# WRITTEN TASK
Copy the material below line for line, starting at the line that contains "VÍDEO: Perseguição é registrada no" and continuing through the end of the material. Leave out the picture markers.
+++ DATASET RECORDS +++
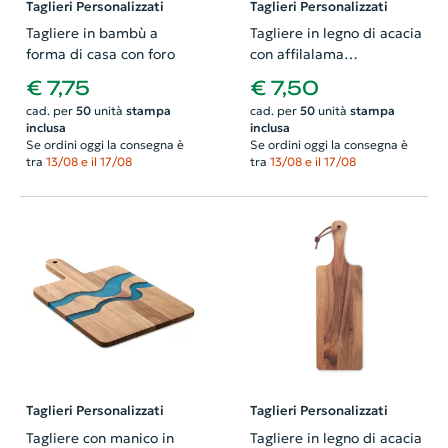
Taglieri Personalizzati
Taglieri Personalizzati
Tagliere in bambù a
Tagliere in legno di acacia
forma di casa con foro
con affilalama
24.5X17.5X1.5 CM
€ 7,75
€ 7,50
cad. per
50
unità
stampa
cad. per
50
unità
stampa
inclusa
inclusa
Se ordini oggi la consegna è
Se ordini oggi la consegna è
tra
13/08 e il 17/08
tra
13/08 e il 17/08
Taglieri Personalizzati
Taglieri Personalizzati
Tagliere con manico in
Tagliere in legno di acacia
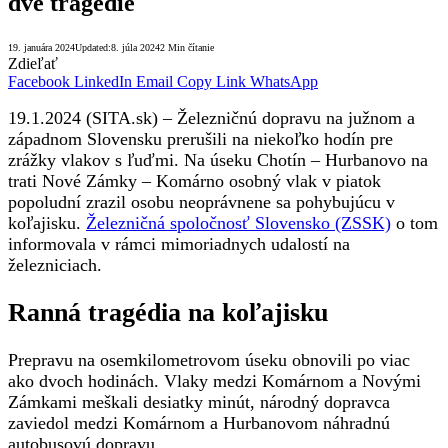
dve tragédie
19. januára 2024
Updated:
8. júla 2024
2 Min čítanie
Zdieľať
Facebook
LinkedIn
Email
Copy Link
WhatsApp
19.1.2024 (SITA.sk) – Železničnú dopravu na južnom a
západnom Slovensku prerušili na niekoľko hodín pre
zrážky vlakov s ľuďmi. Na úseku Chotín – Hurbanovo na
trati Nové Zámky – Komárno osobný vlak v piatok
popoludní zrazil osobu neoprávnene sa pohybujúcu v
koľajisku.
Železničná spoločnosť Slovensko (ZSSK)
o tom
informovala v rámci mimoriadnych udalostí na
železniciach.
Ranná tragédia na koľajisku
Prepravu na osemkilometrovom úseku obnovili po viac
ako dvoch hodinách. Vlaky medzi Komárnom a Novými
Zámkami meškali desiatky minút, národný dopravca
zaviedol medzi Komárnom a Hurbanovom náhradnú
autobusovú dopravu.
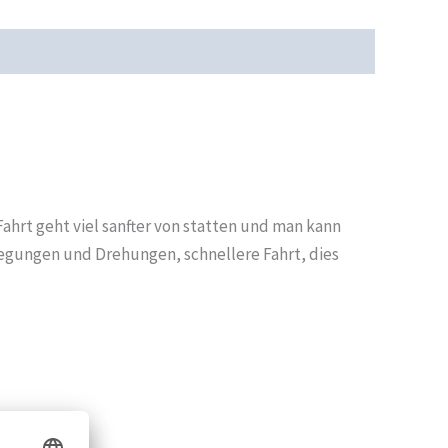
cherheit
Rezensionen (0)
 Fahrt geht viel sanfter von statten und man kann
gungen und Drehungen, schnellere Fahrt, dies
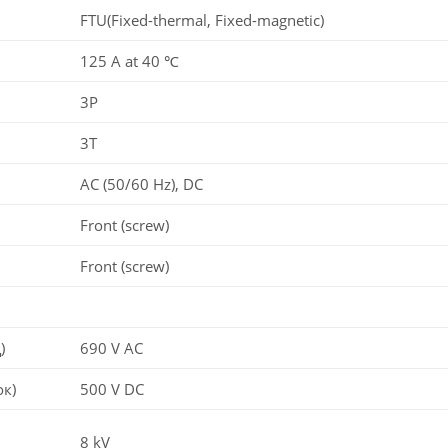
FTU(Fixed-thermal, Fixed-magnetic)
125 A at 40 ℃
3P
3T
AC (50/60 Hz), DC
Front (screw)
Front (screw)
)
690 V AC
ок)
500 V DC
8 kV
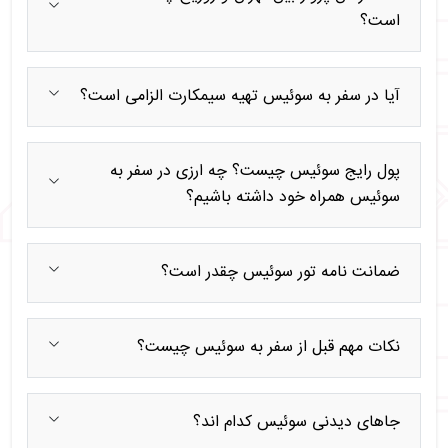
است؟
آیا در سفر به سوئیس تهیه سیمکارت الزامی است؟
پول رایج سوئیس چیست؟ چه ارزی در سفر به
سوئیس همراه خود داشته باشیم؟
ضمانت نامه تور سوئیس چقدر است؟
نکات مهم قبل از سفر به سوئیس چیست؟
جاهای دیدنی سوئیس کدام اند؟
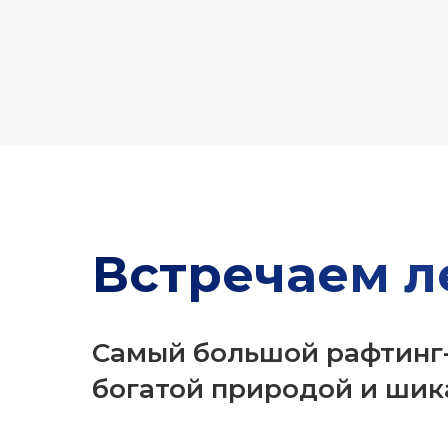
Встречаем л
Самый большой рафтинг-
богатой природой и шик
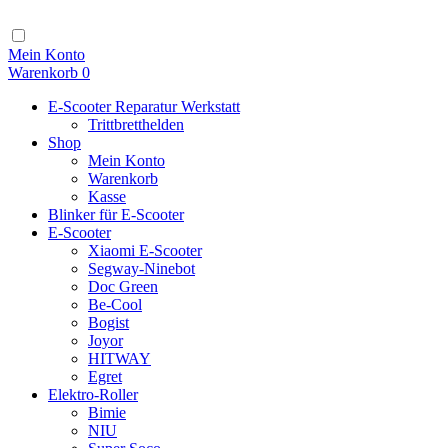
Zum
Inhalt
Navigation
Mein Konto
Warenkorb
0
E-Scooter Reparatur Werkstatt
Trittbretthelden
Shop
Mein Konto
Warenkorb
Kasse
Blinker für E-Scooter
E-Scooter
Xiaomi E-Scooter
Segway-Ninebot
Doc Green
Be-Cool
Bogist
Joyor
HITWAY
Egret
Elektro-Roller
Bimie
NIU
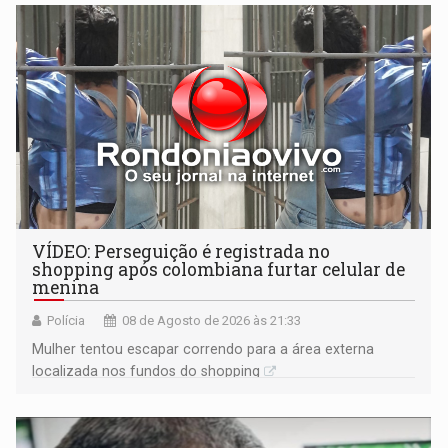
VÍDEO: Perseguição é registrada no
shopping após colombiana furtar celular de
menina
Polícia
08 de Agosto de 2026 às 21:33
Mulher tentou escapar correndo para a área externa
localizada nos fundos do shopping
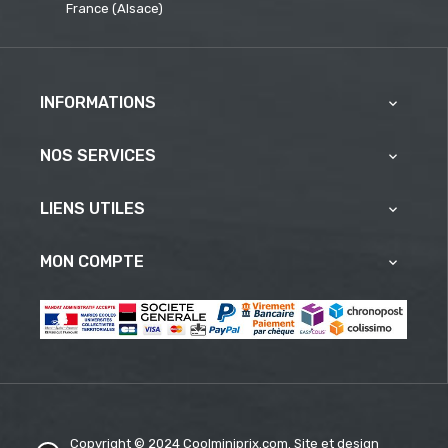
France (Alsace)
INFORMATIONS

NOS SERVICES

LIENS UTILES

MON COMPTE

Copyright © 2024 Coolminiprix.com. Site et design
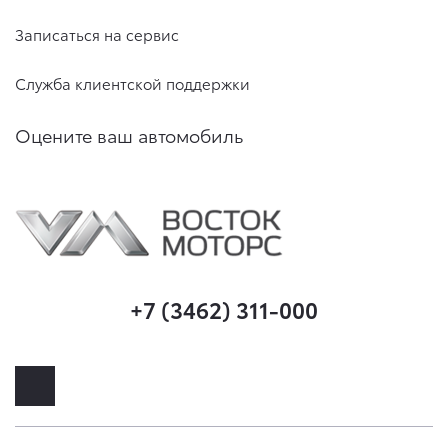
Записаться на сервис
Служба клиентской поддержки
Оцените ваш автомобиль
+7 (3462) 311-000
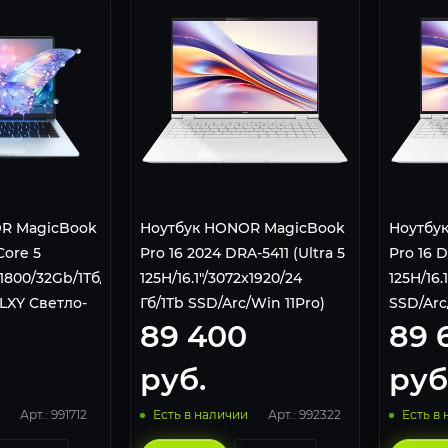
R MagicBook
Ноутбук HONOR MagicBook
Ноутбу
Core 5
Pro 16 2024 DRA-5411 (Ultra 5
Pro 16 D
x1800/32Gb/1Тб/Win
125H/16.1"/3072x1920/24
125H/16.
ALXY Светло-
Гб/1Tb SSD/Arc/Win 11Pro)
SSD/Arc
89 400
89 
5301AJBN White
White
руб.
руб
Арт.: 991712
Арт.: 992322
Есть в наличии
Есть в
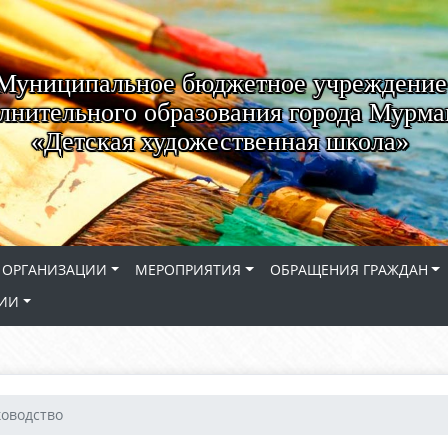
Муниципальное бюджетное учреждение
лнительного образования города Мурма
«Детская художественная школа»
 ОРГАНИЗАЦИИ
МЕРОПРИЯТИЯ
ОБРАЩЕНИЯ ГРАЖДАН
СИИ
ководство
+++
# ANSWER TO THIS EXERCISE
VÍDEO: Perseguição é registrada no
shopping após colombiana furtar celular de
menina
Polícia
08 de Agosto de 2026 às 21:33
Mulher tentou escapar correndo para a área externa
localizada nos fundos do shopping
France (Alsace)
INFORMATIONS

NOS SERVICES

LIENS UTILES

MON COMPTE

Copyright © 2024 Coolminiprix.com. Site et design
Записаться на сервис
Служба клиентской поддержки
Оцените ваш автомобиль
+7 (3462) 311-000
R MagicBook
Ноутбук HONOR MagicBook
Ноутбу
Core 5
Pro 16 2024 DRA-5411 (Ultra 5
Pro 16 D
x1800/32Gb/1Тб/Win
125H/16.1"/3072x1920/24
125H/16.
ALXY Светло-
Гб/1Tb SSD/Arc/Win 11Pro)
SSD/Arc
89 400
89 
5301AJBN White
White
руб.
руб
Арт.: 991712
Арт.: 992322
Есть в наличии
Есть в
Муниципальное бюджетное учреждение
лнительного образования города Мурма
«Детская художественная школа»
 ОРГАНИЗАЦИИ
МЕРОПРИЯТИЯ
ОБРАЩЕНИЯ ГРАЖДАН
СИИ
ководство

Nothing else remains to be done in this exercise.